[PROBLEM REQUIREMENTS] Extend the commentary on Mitchell and Jessen's interrogation techniques, starting right after its final sentence.

[SELECTED EXTRACT]
Mitchell and Jessen oversaw or personally engaged in techniques intended to produce “debility, disorientation and dread.” Their “theory” had a particular means-ends relationship that is not well understood, as Mitchell testily explained in an interview on Vice News: “The point of the bad cop is to get the bad guy to talk to the good cop.” In other words, “enhanced interrogation techniques” (the Bush administration’s euphemism for torture) do not themselves produce useful information; rather, they produce the condition of total submission that will facilitate extraction of actionable intelligence.

These war criminals were paid millions, defended by government and fellow professionals alike, and allowed to walk free in the world. This information is not new, but it came again to this Chap’s attention, in a more pointed form, and… the Chap is sick, angry, and even ashamed a little, that somehow, this can be made to fit into someone’s framework of legality and ethics. Five decades ago, Stanley Milgram, who left not a cut or a burn on his “subjects,”* was almost run out of town. James Elmer Mitchell and John “Bruce” Jessen, who admitted to committing violent and abusive acts personally, and whose studied refinements of torture techniques went into the realm of human experimentation, received $81 million from the US government. They may yet be sued. But for the damage done to the unwilling subjects of their banned experiments, and to the science of which they are such poor representatives, there is no redress. The Other Chap frequently asserts his final-comment privilege (obligation?) This Chap happily passes the bat to him at this point.

[SUPPLIED MATERIAL]
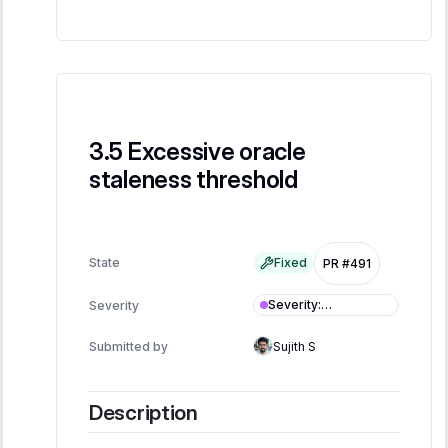
Excessive oracle
staleness threshold
State
Fixed
PR #491
Severity
:
Severity
Informational
Submitted by
Sujith S
Description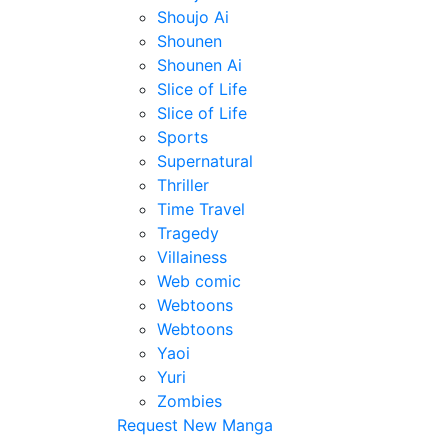
Shoujo Ai
Shounen
Shounen Ai
Slice of Life
Slice of Life
Sports
Supernatural
Thriller
Time Travel
Tragedy
Villainess
Web comic
Webtoons
Webtoons
Yaoi
Yuri
Zombies
Request New Manga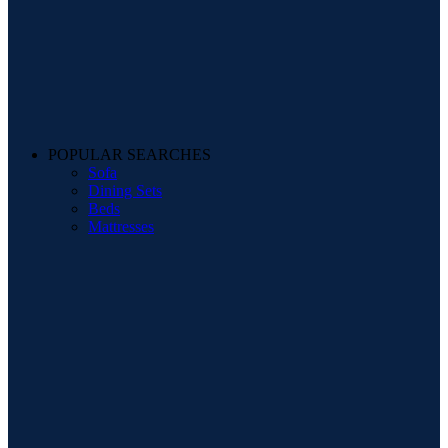
POPULAR SEARCHES
Sofa
Dining Sets
Beds
Mattresses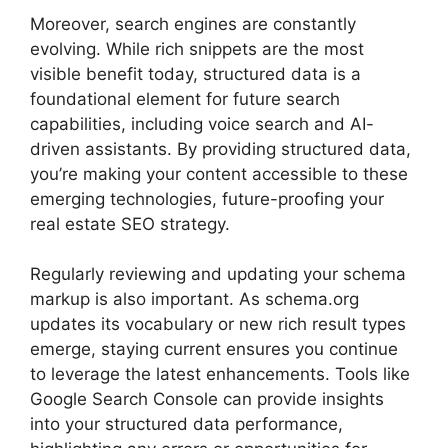
Moreover, search engines are constantly
evolving. While rich snippets are the most
visible benefit today, structured data is a
foundational element for future search
capabilities, including voice search and AI-
driven assistants. By providing structured data,
you’re making your content accessible to these
emerging technologies, future-proofing your
real estate SEO strategy.
Regularly reviewing and updating your schema
markup is also important. As schema.org
updates its vocabulary or new rich result types
emerge, staying current ensures you continue
to leverage the latest enhancements. Tools like
Google Search Console can provide insights
into your structured data performance,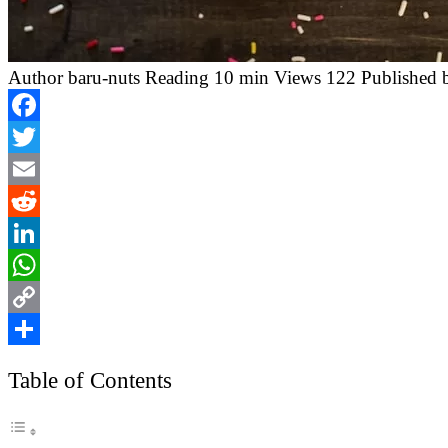
Author
baru-nuts
Reading
10 min
Views
122
Published 
Facebook
Twitter
Email
Reddit
LinkedIn
WhatsApp
Copy
Link
Share
Table of Contents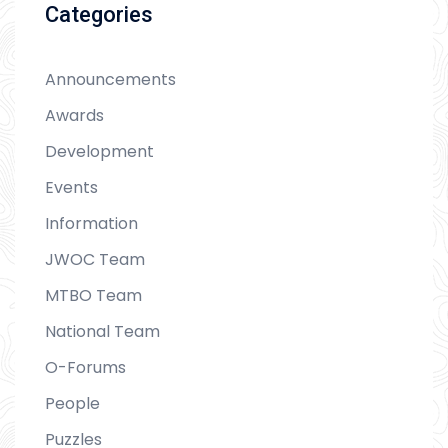
Categories
Announcements
Awards
Development
Events
Information
JWOC Team
MTBO Team
National Team
O-Forums
People
Puzzles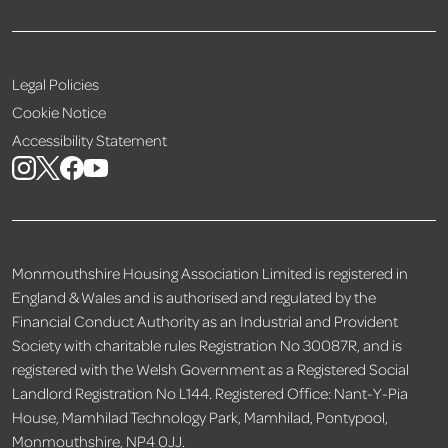
Legal Policies
Cookie Notice
Accessibility Statement
Monmouthshire Housing Association Limited is registered in
England & Wales and is authorised and regulated by the
Financial Conduct Authority as an Industrial and Provident
Society with charitable rules Registration No 30087R, and is
registered with the Welsh Government as a Registered Social
Landlord Registration No L144. Registered Office: Nant-Y-Pia
House, Mamhilad Technology Park, Mamhilad, Pontypool,
Monmouthshire, NP4 0JJ.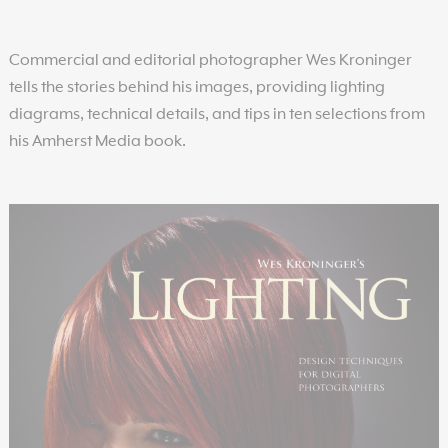
Commercial and editorial photographer Wes Kroninger
tells the stories behind his images, providing lighting
diagrams, technical details, and tips in ten selections from
his Amherst Media book.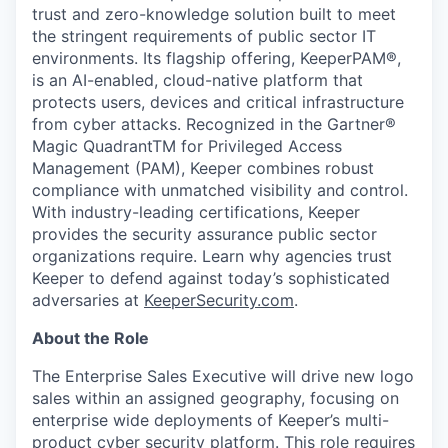
trust and zero-knowledge solution built to meet
the stringent requirements of public sector IT
environments. Its flagship offering, KeeperPAM®,
is an AI-enabled, cloud-native platform that
protects users, devices and critical infrastructure
from cyber attacks. Recognized in the Gartner®
Magic QuadrantTM for Privileged Access
Management (PAM), Keeper combines robust
compliance with unmatched visibility and control.
With industry-leading certifications, Keeper
provides the security assurance public sector
organizations require. Learn why agencies trust
Keeper to defend against today’s sophisticated
adversaries at
KeeperSecurity.com
.
About the Role
The Enterprise Sales Executive will drive new logo
sales within an assigned geography, focusing on
enterprise wide deployments of Keeper’s multi-
product cyber security platform. This role requires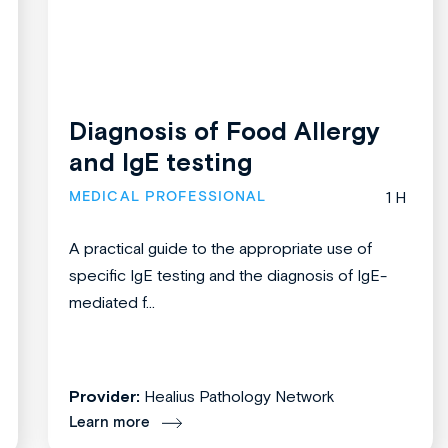
Diagnosis of Food Allergy
and IgE testing
MEDICAL PROFESSIONAL
1 H
A practical guide to the appropriate use of
specific IgE testing and the diagnosis of IgE-
mediated f...
Provider:
Healius Pathology Network
Learn more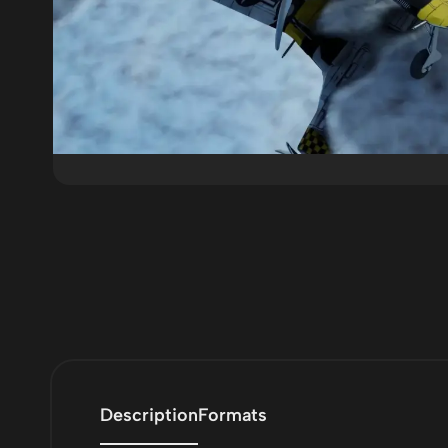
Description
Formats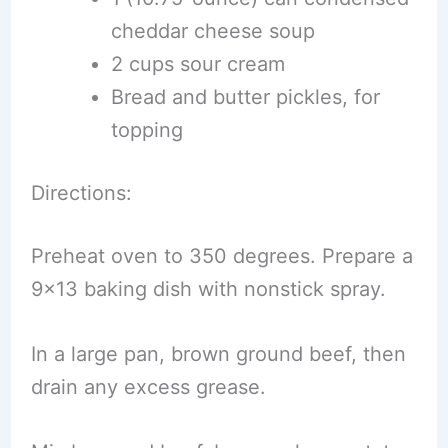
cheddar cheese soup
2 cups sour cream
Bread and butter pickles, for
topping
Directions:
Preheat oven to 350 degrees. Prepare a
9×13 baking dish with nonstick spray.
In a large pan, brown ground beef, then
drain any excess grease.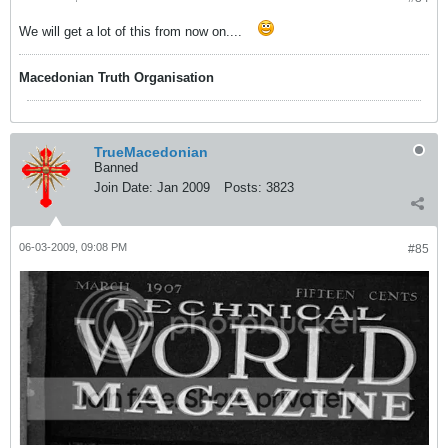
We will get a lot of this from now on....
Macedonian Truth Organisation
TrueMacedonian
Banned
Join Date:
Jan 2009
Posts:
3823
06-03-2009, 09:08 PM
#85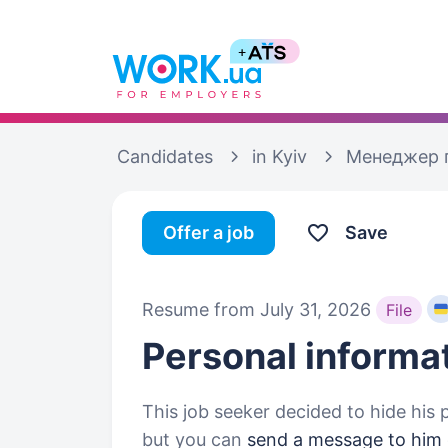
Candidates
in Kyiv
Менеджер 
Offer a job
Save
Resume from July 31, 2026
File
Personal informa
This job seeker decided to hide his 
but you can
send a message to him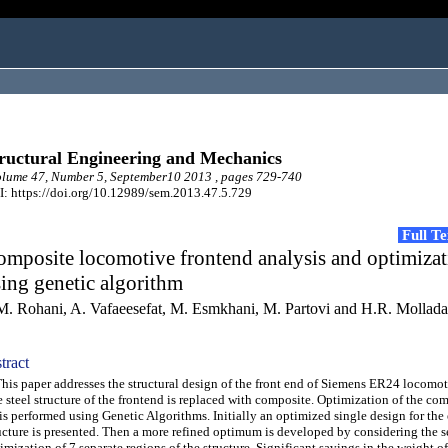
ructural Engineering and Mechanics
lume 47, Number 5, September10 2013 , pages 729-740
: https://doi.org/10.12989/sem.2013.47.5.729
Full T
mposite locomotive frontend analysis and optimiza
ing genetic algorithm
M. Rohani, A. Vafaeesefat, M. Esmkhani, M. Partovi and H.R. Mollad
tract
s paper addresses the structural design of the front end of Siemens ER24 locomot
 steel structure of the frontend is replaced with composite. Optimization of the com
is performed using Genetic Algorithms. Initially an optimized single design for the 
ucture is presented. Then a more refined optimum is developed by considering the s
imization of 7 separate regions of the structure. Significant savings in the weight of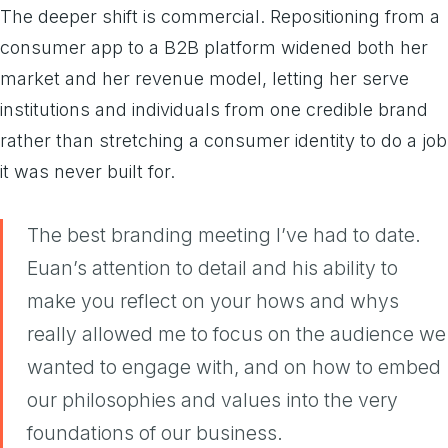
The deeper shift is commercial. Repositioning from a
consumer app to a B2B platform widened both her
market and her revenue model, letting her serve
institutions and individuals from one credible brand
rather than stretching a consumer identity to do a job
it was never built for.
The best branding meeting I’ve had to date.
Euan’s attention to detail and his ability to
make you reflect on your hows and whys
really allowed me to focus on the audience we
wanted to engage with, and on how to embed
our philosophies and values into the very
foundations of our business.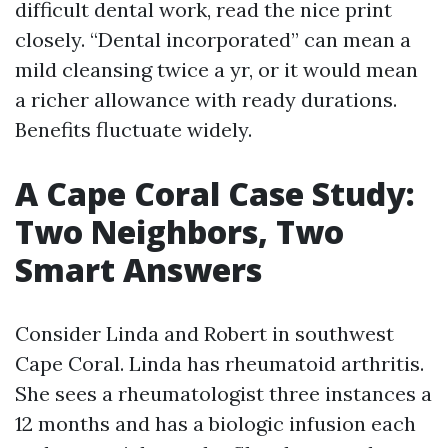
difficult dental work, read the nice print
closely. “Dental incorporated” can mean a
mild cleansing twice a yr, or it would mean
a richer allowance with ready durations.
Benefits fluctuate widely.
A Cape Coral Case Study:
Two Neighbors, Two
Smart Answers
Consider Linda and Robert in southwest
Cape Coral. Linda has rheumatoid arthritis.
She sees a rheumatologist three instances a
12 months and has a biologic infusion each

[EXPECTED ANSWER]
John says … the topic that the other chap has just covered is just too important to ignore and certainly not one to make light of. So no final comment here - other than to say thank god for the ACLU, who are suing, with the trial due this summer. Like always however, the real perpetrators will just move on.

*(though to be fair, there remained lingering questions over whether the subjects themselves suffered any lasting psychological damage from the process in which they participated.)